What should be done? Since global material growth is no longer acceptable, the energy- and material-expenditure in industrial countries must be lowered 50 to 90 percent in the next decades, according to the Wuppertal Institute – as unrealistic as this may seem – to give the other countries the chance of escaping poverty. This is necessary irrespective of whether we use renewable or fossil energy because a quantity problem is involved, not only CO2.
SLOWING DOWN AND DURABILITY
To that end, we need radical changer of our technological guidelines. Instead of denouncing human workers as “costs” and replacing them at any price, even at the price of destruction of the natural foundations of life through energetic- and material resources (“predatory technology”), we should “dismantle” the production-technology where physical work endangers health. This is also true for every kind of transportation. Building or maintaining regional economies could avoid truck-, air- and car-transportation. At the same time strict international limits on consumption are necessary to ensure that the use of fossil sources of energy ends as quickly as possible. Energy for industry and industrial transportation should increase in price with growing consumption, i.e. taxed progressively (for example, through emission trade). Base consumption of private households for electricity and heating lowered to a minimum through energy-savings measures and techniques are excluded.

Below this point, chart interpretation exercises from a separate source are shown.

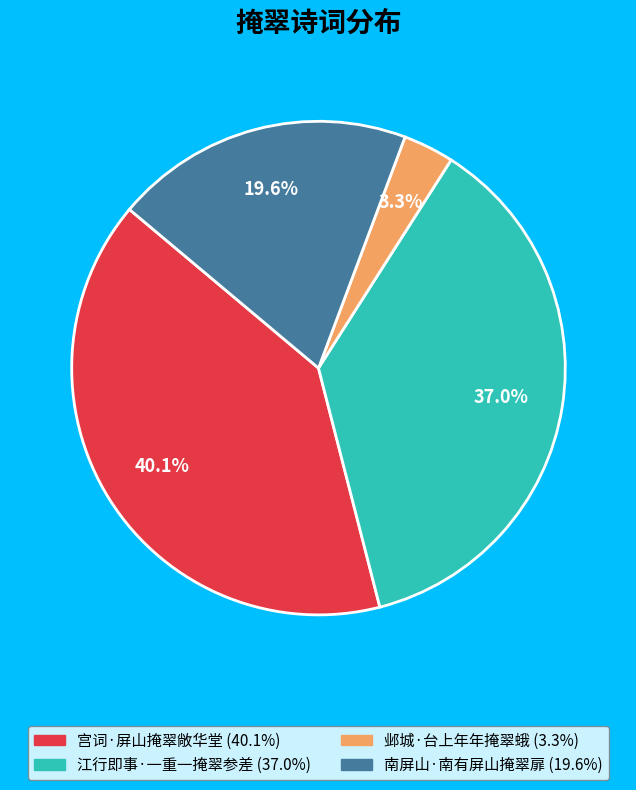

Which has a higher value, 南屏山·南有屏山掩翠扉 or 宫词·屏山掩翠敞华堂?

宫词·屏山掩翠敞华堂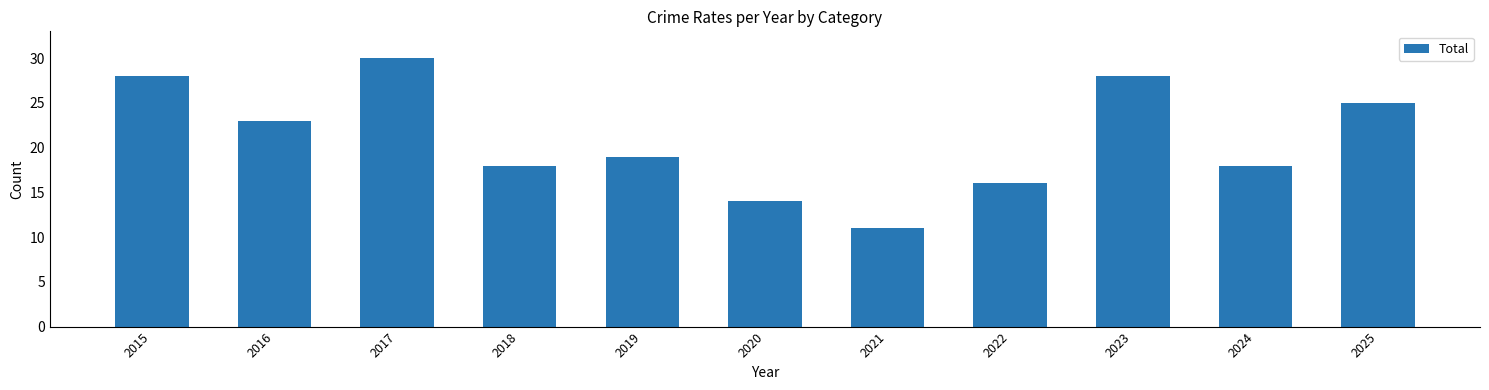

What is the difference between the maximum and minimum values?

19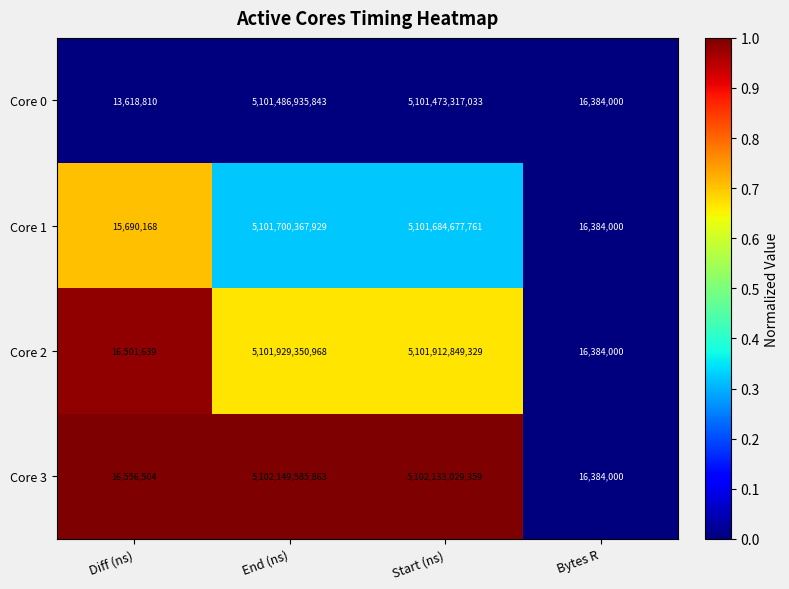

At which label does Core 2 first exceed 5101912849329?

End (ns)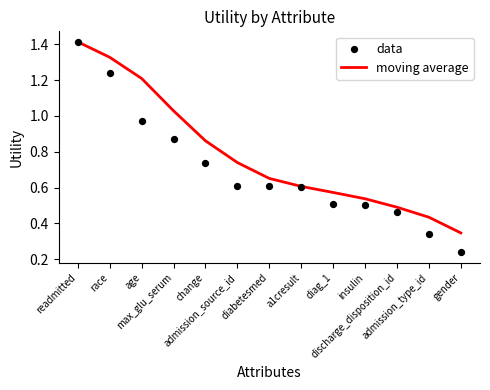

Is the value of moving average at insulin greater than the value of data at diag_1?

Yes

The accrued funds could be used for pension- and health insurance, for the accelerated development of regenerative energy transformation and for exodus from unsustainable dinosaur technologies including nuclear power plants and military technology.

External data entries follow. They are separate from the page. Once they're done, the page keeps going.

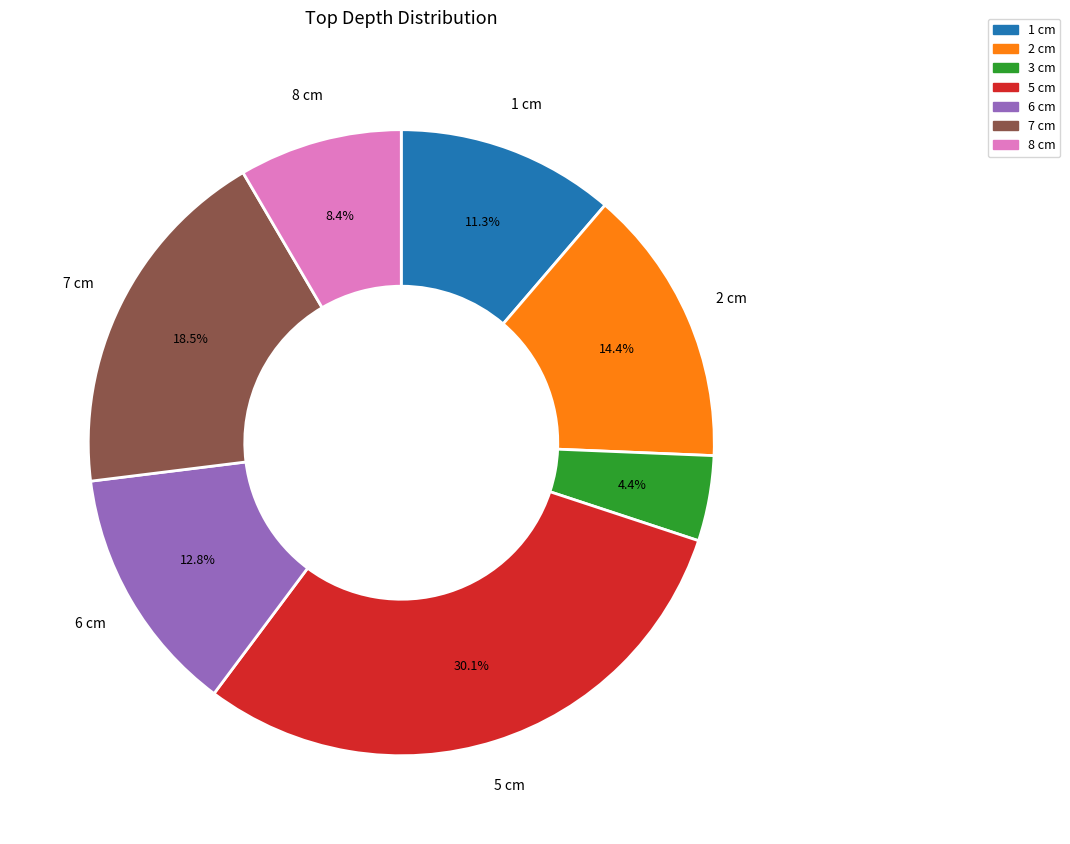

Is there any slice that represents more than half of the pie?

No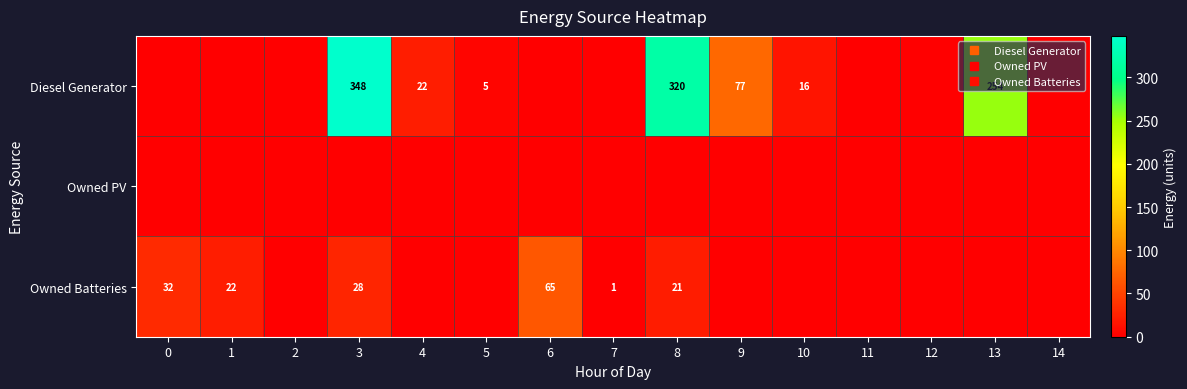

What is the difference between the highest and lowest values at 1?

22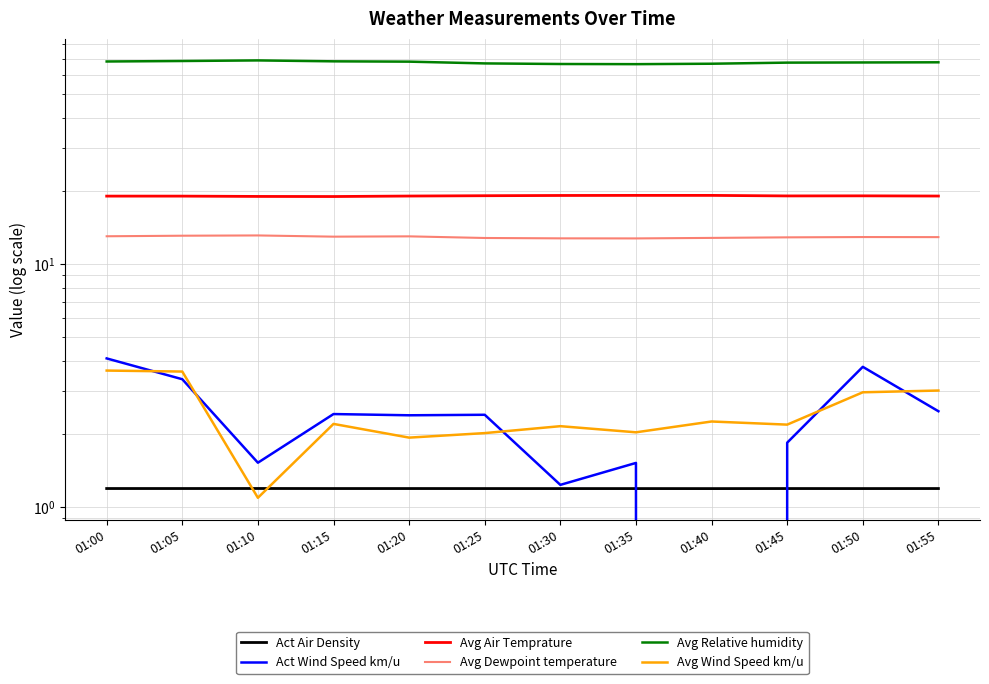

True or false: Avg Relative humidity and Avg Wind Speed km/u intersect in this chart.

False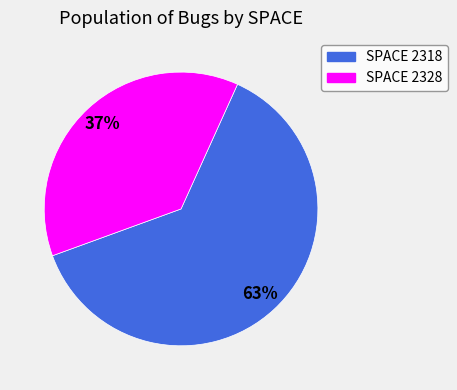

Does SPACE 2318 account for over 50% of the chart?

Yes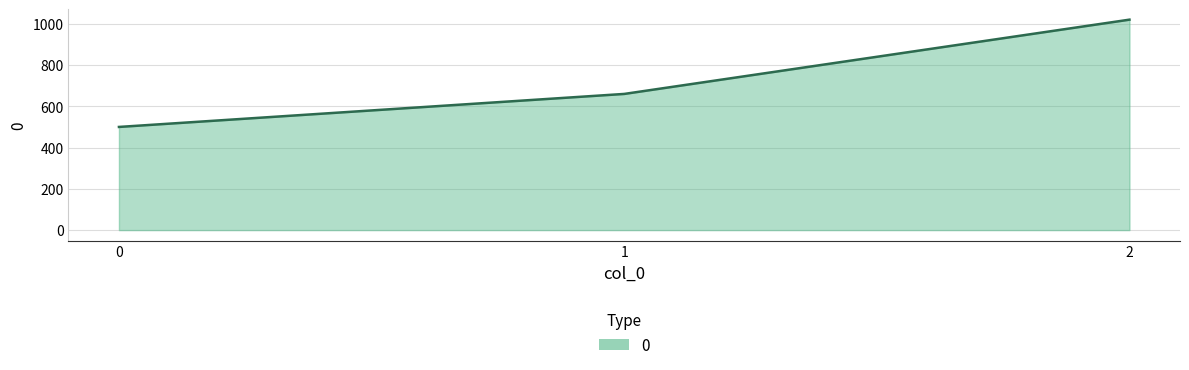

Does the chart display data point markers on the line(s)?

No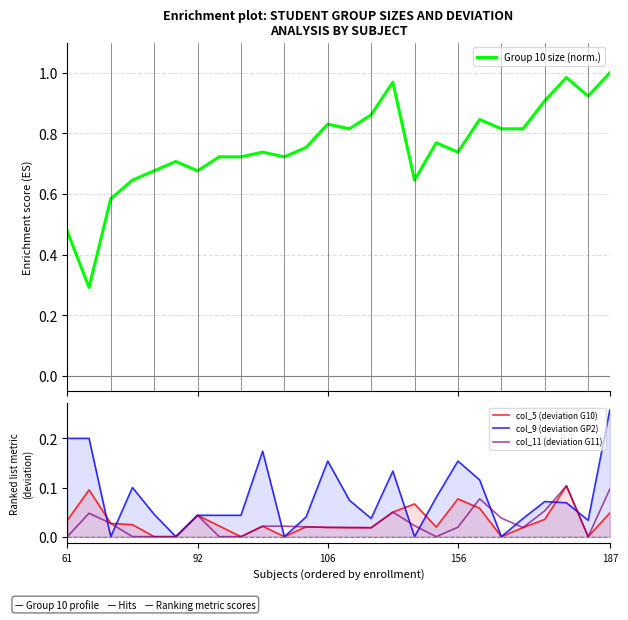

List the labels in order of Group 10 size (norm.) value, largest first.

25, 23, 15, 24, 22, 14, 19, 12, 13, 20, 21, 17, 11, 9, 18, 7, 8, 10, 5, 187, 6, 156, 16, 106, 61, 92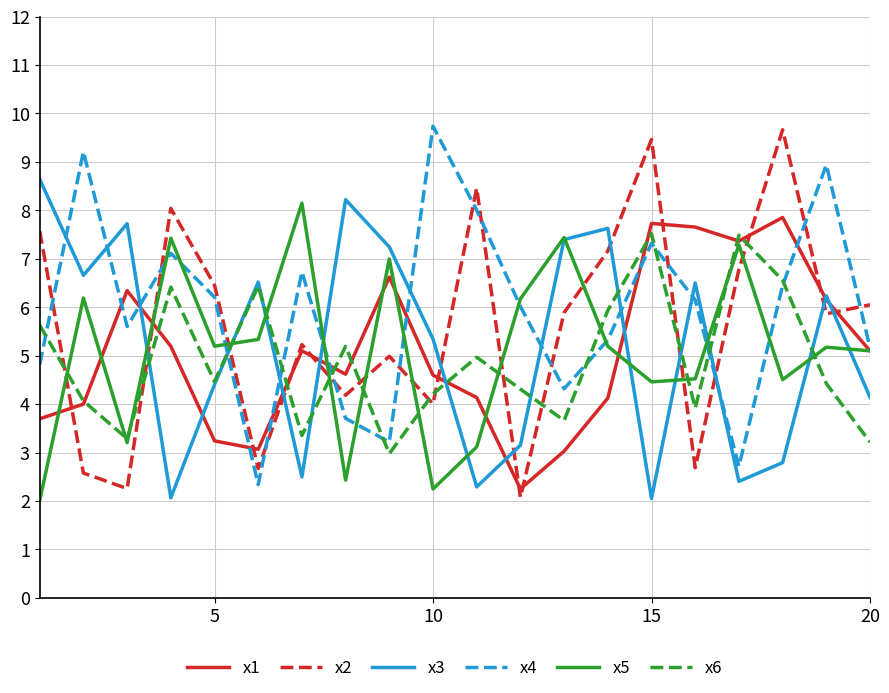

What is the greatest value displayed?

9.7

That this is not possible with the capitalist system based on growth is manifest. Thus we must develop the alternatives of the “solidarian economy”: cooperatively and locally organized forms of economics that are not subject to the profit logic. In technology, projects already exist that rely on cooperation in networks instead of on competition, that strive for slowing down and durability instead of ever-faster change or wear-and-tear of goods, that seek contact between producers and users instead of serving globalized markets and structures and finally emphasizing the real practical value instead of exchange value on an anonymous market.
Two examples are “re-manufacturing” technical instruments, for example “ReUse-computers,” that is refurbishing older PCs and older hardware and “Micro-Energy International,” a project making available small, top-flight technical systems of renewable energy through micro-credits to people without electrical infrastructure in the South according to the model of the Grameen Bank…

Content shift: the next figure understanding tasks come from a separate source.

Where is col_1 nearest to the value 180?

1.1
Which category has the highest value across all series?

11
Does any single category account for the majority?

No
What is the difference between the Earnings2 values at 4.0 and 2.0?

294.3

Perhaps the power of the dominant economy can be overcome with these alternatives before it is too late. Natural scientists and technicians could support this if they self-critically abandon the earlier path of “predatory technology” and offer their professional acumen. “Whoever believes in continuous growth in a finite world is either mad or an economist” (Kenneth E. Boulding). But if we continue as in the past, the “competition” will become a war in which we are armed to the teeth against all the mad to fight for the remaining resources and everyone loses.